Voici les résultats sonores de deux patterns différents :
- 01 RoomM Verse dry 00:14
- 02 RoomM Chorus dry 00:28
Nous verrons plus tard ce que cette piste apporte à l’ensemble une fois mélangée aux autres prises. En attendant, bien que cela sorte passablement du cadre de cette série sur l’enregistrement, voici quelques exemples de ce que nous pouvons déjà obtenir au mixage en ne travaillant qu’avec cette Room Mono :
- 03 RoomM Verse wet 00:14
- 04 RoomM Verse wet 2 00:14
- 05 RoomM Chorus wet 00:28
- 06 RoomM Chorus wet 2 00:28
Pour information, les traitements appliqués se résument à une campagne d’égalisation, de la compression plus ou moins violente et une légère réverbération. Avouez qu’il y a déjà de quoi faire, non ?
Remarques
Tout le monde n’a pas à disposition un R-121 à la maison. Sachez donc que pour ce genre d’application, un micro à ruban de moyenne gamme devrait généralement faire la blague. Pourquoi un micro à ruban ? Tout simplement car la réponse en fréquences de ce type de micro est bien souvent « moelleuse » dans le haut du spectre, ce qui évitera d’obtenir un son de cymbale trop agressif et en avant de la prise. De plus, la directivité en 8 de ces micros permet d’avoir une belle profondeur de champ en captant une dose adéquate du son de la pièce. Notez qu’en jouant sur la hauteur et l’inclinaison du micro, vous pourrez travailler l’équilibre graves / aigus, alors qu’en jouant sur la distance micro / batterie, vous travaillerez plus sur l’équilibre profondeur / précision.
Autre point que je souhaite évoquer, dans le cas d’un enregistrement de batterie à un seul micro, il peut être intéressant d’utiliser un micro dynamique à large membrane et directivité cardioïde afin d’obtenir un rendu plus « resserré » et précis. Et pour un son plus « punchy », n’hésitez pas à rapprocher encore plus ce micro pour le placer juste au-dessus de la frappe de la batte sur la grosse caisse avec la capsule dirigée vers la caisse claire. Ainsi, vous aurez certes moins de bas, mais le couple Kick / Snare sera pêchu à souhait et bien mis en avant par rapport au reste du kit.

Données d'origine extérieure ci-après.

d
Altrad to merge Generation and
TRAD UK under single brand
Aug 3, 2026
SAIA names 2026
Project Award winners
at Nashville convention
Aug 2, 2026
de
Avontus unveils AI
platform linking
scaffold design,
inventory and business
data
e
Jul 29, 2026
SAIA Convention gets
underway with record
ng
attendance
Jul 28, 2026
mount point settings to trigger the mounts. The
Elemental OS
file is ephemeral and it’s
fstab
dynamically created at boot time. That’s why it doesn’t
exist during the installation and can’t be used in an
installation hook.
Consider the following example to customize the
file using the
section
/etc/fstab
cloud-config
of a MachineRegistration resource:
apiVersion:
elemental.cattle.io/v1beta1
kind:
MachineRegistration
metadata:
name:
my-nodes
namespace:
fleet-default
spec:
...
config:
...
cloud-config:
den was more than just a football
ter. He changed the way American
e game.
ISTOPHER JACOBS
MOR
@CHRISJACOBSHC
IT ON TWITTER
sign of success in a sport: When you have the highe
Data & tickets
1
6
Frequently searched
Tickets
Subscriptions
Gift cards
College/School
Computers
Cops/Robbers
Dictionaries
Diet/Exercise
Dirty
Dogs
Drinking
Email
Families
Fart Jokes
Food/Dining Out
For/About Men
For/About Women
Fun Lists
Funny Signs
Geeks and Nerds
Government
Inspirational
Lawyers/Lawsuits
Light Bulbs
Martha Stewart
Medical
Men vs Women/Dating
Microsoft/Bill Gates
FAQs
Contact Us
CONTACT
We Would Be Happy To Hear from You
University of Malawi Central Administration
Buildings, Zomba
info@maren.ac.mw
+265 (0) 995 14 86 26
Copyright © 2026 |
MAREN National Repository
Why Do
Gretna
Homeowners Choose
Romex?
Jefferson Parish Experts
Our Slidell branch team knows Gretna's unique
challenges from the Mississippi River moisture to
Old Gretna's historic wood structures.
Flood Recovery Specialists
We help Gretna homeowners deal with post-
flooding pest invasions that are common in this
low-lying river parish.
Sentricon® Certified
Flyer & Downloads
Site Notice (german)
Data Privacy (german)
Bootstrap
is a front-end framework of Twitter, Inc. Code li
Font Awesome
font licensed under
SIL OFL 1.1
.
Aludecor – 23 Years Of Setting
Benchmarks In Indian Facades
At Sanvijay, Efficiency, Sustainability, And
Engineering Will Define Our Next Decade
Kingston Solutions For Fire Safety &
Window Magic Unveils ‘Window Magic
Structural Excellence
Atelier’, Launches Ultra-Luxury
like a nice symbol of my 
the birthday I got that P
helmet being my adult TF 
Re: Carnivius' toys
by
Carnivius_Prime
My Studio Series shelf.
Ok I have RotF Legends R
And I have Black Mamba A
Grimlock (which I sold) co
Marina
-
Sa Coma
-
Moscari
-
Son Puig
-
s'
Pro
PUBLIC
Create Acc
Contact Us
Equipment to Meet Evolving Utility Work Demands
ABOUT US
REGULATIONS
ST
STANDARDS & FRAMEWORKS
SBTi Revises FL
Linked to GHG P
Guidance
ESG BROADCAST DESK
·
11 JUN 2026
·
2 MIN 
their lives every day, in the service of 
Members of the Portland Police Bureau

Pour finir, gardez bien à l’esprit que le placement de ce micro chargé de capter cette Room Mono est primordial. Prenez donc bien la peine de tester plusieurs positions afin de trouver exactement le son qui correspond à vos attentes.
(*) Des recherches sur la toile laissent entendre que pour ce titre d’Amy Winehouse, un micro à ruban RCA 77 DX aurait été utilisé en complément du Shure 55, quasiment au même emplacement que ce dernier. Le son de l’album résulterait du mixage de ces deux micros avec en sus quelques samples de grosse caisse et de caisse claire. L’ajout de samples (layering) est une pratique courante dans la production du son de batterie, c’est pourquoi nous l’aborderons en détail dans un article ultérieur.